Even in the rain the difference between the North Fork and South Fork is immediately evident. Here the landscape is not one of farms and wineries, but of large estates. The few wineries are not out of place – rather they are part of a different environment.

Channing Daughters’s winemaker Larry Perrine has been involved in eastern Long Island winemaking for thirty years and has collaborated on projects with many of the area’s luminaries, including Olsen-Harbich. The hallmark of Channing Daughters are their many small-batch wines. It would be impossible to accurately describe them all. We enjoyed two remaining roses (they make a total of seven), yet perhaps the most exciting (and unique) thing we tasted at Channing was their “Pet-Nat” (Petillant Naturel) sparklings. The wines clearly evidence Perrine’s joy of experimentation and exploration of variations.

The South Fork is known as a social place so perhaps it was not surprising that we had our most social visit at Channing Daughters, where we met Taylor Rose Berry and her husband Michael. A Long Island native, Taylor owns the bookstore (Harbor Books), in Sag Harbor. A community which as she says is passionate about reading. She is a huge fan of Channing and acted as our second wine educator while offering opinions on books and life. Our convivial afternoon caused us to miss going into Herzog & DeMeuron’s Parrish Museum – fortunately it can be enjoyed as a piece of architecture from the exterior – in both its restraint and sophistication.

Our last winery visit was to Wolffer Estate, which is perhaps the most grand of the Long Island wineries. We arrived in the dark, and it is certainly a far cry from the North Fork wineries – existing more at the scale of Mondavi in Napa Valley. Going through the winery out onto their large covered porch, our eyes were caught by a dramatic winter lighting of the vines, which is an art piece in itself. We decided to wait to have some of the Wolffer wines with dinner at their restaurant in Sag Harbor.
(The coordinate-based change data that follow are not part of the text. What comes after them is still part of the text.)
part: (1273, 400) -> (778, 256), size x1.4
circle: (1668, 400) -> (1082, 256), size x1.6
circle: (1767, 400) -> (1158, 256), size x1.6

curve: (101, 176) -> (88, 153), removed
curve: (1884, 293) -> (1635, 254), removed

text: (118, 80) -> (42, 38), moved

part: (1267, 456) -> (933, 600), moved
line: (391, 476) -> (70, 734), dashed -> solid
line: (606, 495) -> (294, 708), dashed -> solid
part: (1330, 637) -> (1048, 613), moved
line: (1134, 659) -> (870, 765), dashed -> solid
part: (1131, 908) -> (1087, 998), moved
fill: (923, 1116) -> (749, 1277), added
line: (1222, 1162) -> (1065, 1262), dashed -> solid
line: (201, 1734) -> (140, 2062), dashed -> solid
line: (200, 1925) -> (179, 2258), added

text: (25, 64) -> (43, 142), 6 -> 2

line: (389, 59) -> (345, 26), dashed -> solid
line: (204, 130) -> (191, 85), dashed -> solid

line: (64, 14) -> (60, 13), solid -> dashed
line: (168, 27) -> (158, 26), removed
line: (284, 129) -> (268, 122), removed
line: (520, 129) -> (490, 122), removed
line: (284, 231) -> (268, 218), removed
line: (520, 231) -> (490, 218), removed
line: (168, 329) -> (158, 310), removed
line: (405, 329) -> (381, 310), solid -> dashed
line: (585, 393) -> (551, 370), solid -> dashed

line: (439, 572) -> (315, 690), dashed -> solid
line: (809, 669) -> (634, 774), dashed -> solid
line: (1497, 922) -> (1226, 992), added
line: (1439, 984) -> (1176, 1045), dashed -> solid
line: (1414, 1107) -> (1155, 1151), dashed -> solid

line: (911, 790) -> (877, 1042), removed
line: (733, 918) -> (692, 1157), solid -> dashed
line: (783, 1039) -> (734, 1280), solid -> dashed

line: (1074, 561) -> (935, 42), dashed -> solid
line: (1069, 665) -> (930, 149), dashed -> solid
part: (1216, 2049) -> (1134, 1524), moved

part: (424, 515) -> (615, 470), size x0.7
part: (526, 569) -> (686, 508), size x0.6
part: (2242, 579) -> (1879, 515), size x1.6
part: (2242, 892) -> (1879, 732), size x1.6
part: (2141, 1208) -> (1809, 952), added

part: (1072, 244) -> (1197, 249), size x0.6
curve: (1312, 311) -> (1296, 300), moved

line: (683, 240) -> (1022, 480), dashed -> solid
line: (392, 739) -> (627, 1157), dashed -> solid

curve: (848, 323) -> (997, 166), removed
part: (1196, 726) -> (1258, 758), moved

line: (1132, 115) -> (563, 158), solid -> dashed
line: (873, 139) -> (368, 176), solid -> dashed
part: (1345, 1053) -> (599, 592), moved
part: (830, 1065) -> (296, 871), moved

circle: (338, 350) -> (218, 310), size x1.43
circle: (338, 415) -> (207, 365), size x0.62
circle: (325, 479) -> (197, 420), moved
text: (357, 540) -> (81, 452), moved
Taylor had insisted we stop by the American Hotel in Sag Harbor. It was as if we walked into a New Yorker Cover – a perfect expression. Wolffer Kitchen opened last summer, and our prix fixe meal was excellent. The main – a chicken saltimbocca that was crispy, salty, and juicy all at the same time – was accompanied by the Wolffer red, and was a treat. Impressive for a winery to take on a project like this, showing that wineries continue to understand the evolving importance of hospitality in building their brand.

Our memorable dinner concluded a fabulous trip to the East End. This first dive into Long Island wine opened our eyes to the region’s richness and complexity, while affording us an introduction to its impressive cast of characters. We thank all who made our trip such a great success, and look forward to many future returns!